Stephanie, I can't tell you how glad I am that you bring up your experience teaching art history. To me, this is a huge part of the problem. The way art history is taught leaves people with the errant assumption that art is about signification -- this signifies this, that signifies that -- and that the idea in experiencing art is to get in there and "decode" it. This has always struck me as anathema, and now of course there's the additional burden of pretentious language and the ubiquitous imperative to attach social justice narratives to everything. (As an aside, my husband took an art history course at the university where he teaches a few years ago, and he was puzzled to discover that the whole thing was about this strange concept called the "institutional critique." Imagine having that be your first exposure to art!). (Needless to say, he never took another art history course.) I think this is a question that will come up in the next session, but let me pose it here just to get us thinking: How can we restructure the way art is taught so that the subtle language of form isn't just a container for what we call "content" but *is* the very thing to which we should attend? How would we talk about historical paintings in this way -- paintings that clearly do have narratives, however secondary they may be? I wonder if you have any specific ideas?

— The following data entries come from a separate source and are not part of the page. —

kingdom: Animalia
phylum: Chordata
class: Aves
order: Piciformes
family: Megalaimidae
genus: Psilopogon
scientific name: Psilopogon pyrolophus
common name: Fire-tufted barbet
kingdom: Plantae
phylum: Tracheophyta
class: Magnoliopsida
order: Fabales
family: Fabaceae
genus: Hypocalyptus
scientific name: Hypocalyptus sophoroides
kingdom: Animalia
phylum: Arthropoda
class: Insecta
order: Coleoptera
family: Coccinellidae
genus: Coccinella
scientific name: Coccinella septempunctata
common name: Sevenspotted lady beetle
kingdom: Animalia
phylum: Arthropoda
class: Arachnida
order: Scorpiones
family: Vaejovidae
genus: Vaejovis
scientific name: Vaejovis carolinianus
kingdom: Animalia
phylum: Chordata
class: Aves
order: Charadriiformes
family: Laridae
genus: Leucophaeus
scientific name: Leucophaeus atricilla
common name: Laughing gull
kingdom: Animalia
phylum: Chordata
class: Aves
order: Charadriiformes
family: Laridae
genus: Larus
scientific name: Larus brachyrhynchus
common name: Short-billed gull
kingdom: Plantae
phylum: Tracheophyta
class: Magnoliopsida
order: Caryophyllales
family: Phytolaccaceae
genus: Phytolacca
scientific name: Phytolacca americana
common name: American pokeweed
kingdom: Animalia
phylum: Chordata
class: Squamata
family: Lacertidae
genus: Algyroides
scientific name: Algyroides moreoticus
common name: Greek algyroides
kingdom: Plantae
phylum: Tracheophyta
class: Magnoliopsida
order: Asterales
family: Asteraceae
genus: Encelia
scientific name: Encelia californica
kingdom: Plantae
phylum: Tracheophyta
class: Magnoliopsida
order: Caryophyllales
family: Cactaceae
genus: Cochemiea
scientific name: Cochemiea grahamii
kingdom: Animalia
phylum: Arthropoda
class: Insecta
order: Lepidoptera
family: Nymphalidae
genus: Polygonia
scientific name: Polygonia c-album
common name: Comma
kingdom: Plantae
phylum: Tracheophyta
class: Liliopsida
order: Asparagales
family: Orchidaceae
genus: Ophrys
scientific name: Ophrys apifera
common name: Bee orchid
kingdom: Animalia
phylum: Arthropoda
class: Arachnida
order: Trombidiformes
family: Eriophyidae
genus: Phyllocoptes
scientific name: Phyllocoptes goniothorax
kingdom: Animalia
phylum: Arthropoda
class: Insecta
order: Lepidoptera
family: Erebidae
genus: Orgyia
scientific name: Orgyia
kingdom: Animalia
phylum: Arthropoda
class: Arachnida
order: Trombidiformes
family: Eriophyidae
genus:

There are a number of ways to answer your question. I’ll start by iterating what I’ve already suggested about art as a visual language, and that visual language has to be learned. I don’t think this applies only to what your calling decoding. I once had to put together a class at the very last minute and grabbed a bunch of Georgia O’Keefe paintings to show. I thought it would be a matter of the students and I groovin’ on the forms, but to my shock and amazement only about five out of a group of fifty thought they were anything more than a joke. When we are discussing the way form can register in the body, I think we need to recognize that this isn’t something that comes naturally, as it were, in our culture. If anything, beginning to understand the language of art also attunes someone to sensory experience in everyday life. I think of Rauschenberg statement to the effect that he wanted his artwork to have people look outside the artwork.
I have no problem with signification. I do have a problem with agendas or signification that is reductive, which is what an analysis that leads to “institutional critique” seems to be. When I taught at university, I could teach critical theory with one hand tied behind my back, but in the early days of post-modernism, it was a way of getting a new vantage point on art making and art history. It quickly became solidified methodology with a set of templates overlaid to arrive at an over-determined outcome. What is signified isn’t anything that may have to do with the expression of ideas as couched by the artist or the historic moment, which is the dialogue I prefer to have. The trend in making art is start with the singular concept to signify and finding the appropriate codes, rather than thinking through materials and process to arrive at an unknown. Allow for signification in its complexity and then you bump up against the ineffable.
I do think the lack of visual literacy makes it easier for exhibition venues to have themes that people can grasp. Take a socially current subject and include artists who address it. Give people the sense that they’ve been challenged but ultimately make the experience easily digestible.